LONDON — Trading jokes and swapping leads, investigators from the FBI and Scotland Yard spent the conference call strategizing about how to bring down the hacking collective known as Anonymous. Unfortunately for the cyber sleuths, the hackers were in on the call too — and now so is the rest of the world.
Anonymous published the recording of the call on the Internet on Friday, gloating in a Twitter message that “the FBI might be curious how we’re able to continuously read their internal comms for some time now.” The humiliating coup exposed a vulnerability that might have had more serious consequences had someone else been listening in on the line.
“A law enforcement agency using unencrypted, unsecure communications is a major fumble,” said Marcus Carey, who spent years securing communications for the U.S. National Security Agency before joining security-risk assessment firm Rapid7.

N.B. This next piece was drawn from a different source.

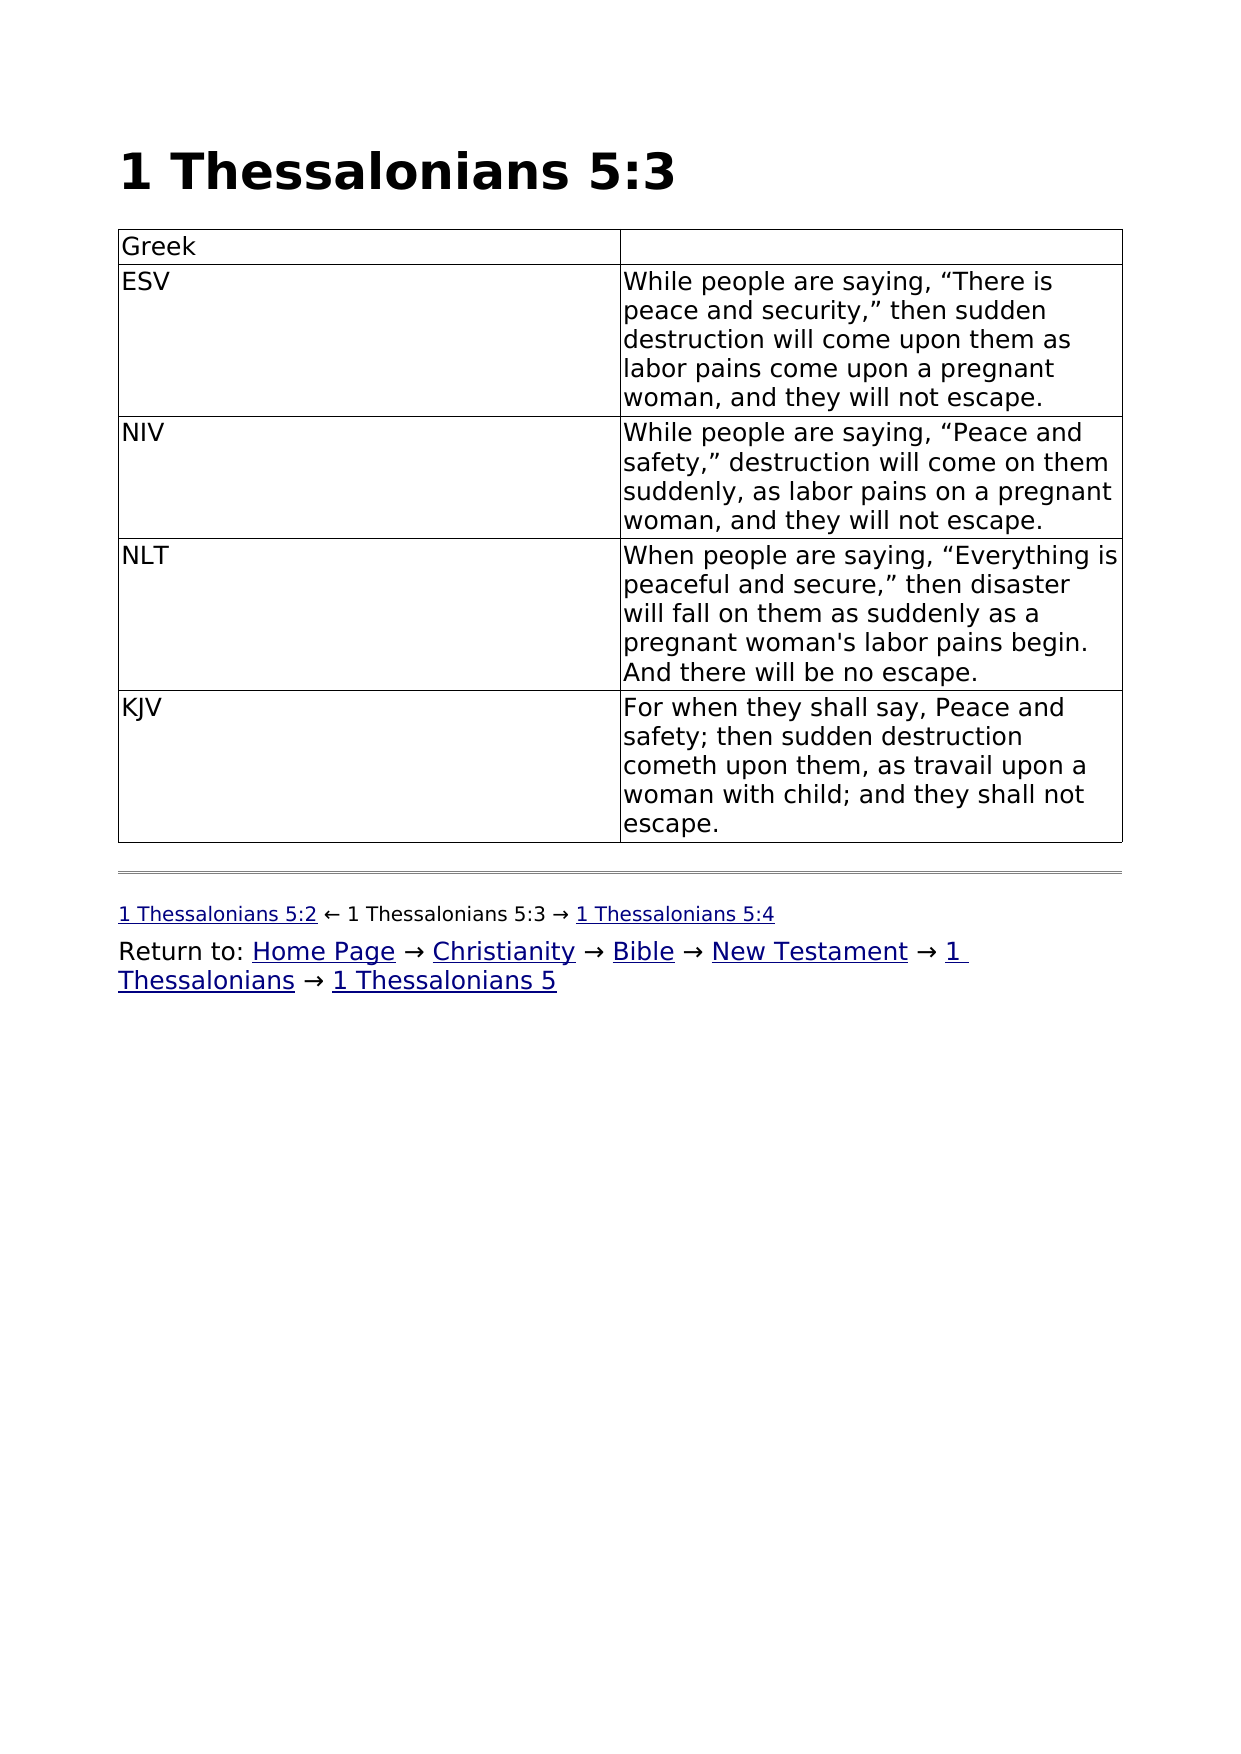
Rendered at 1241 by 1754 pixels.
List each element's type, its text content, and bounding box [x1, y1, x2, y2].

The leak was one of a slew of Anonymous hacks that hit websites across the United States Friday, including in Boston, where the police site was defaced, and in Salt Lake City, where officials said that personal information of confidential informants and tipsters had been compromised. The hackers’ successful attempt to spy on the very people charged with tracking them down remained the most dramatic coup of the day, with sensitive police conversations broadcast across the world. The FBI said the communication “was intended for law enforcement officers only and was illegally obtained,” but added that no FBI systems were breached. It said that “a criminal investigation is under way to identify and hold accountable those responsible.”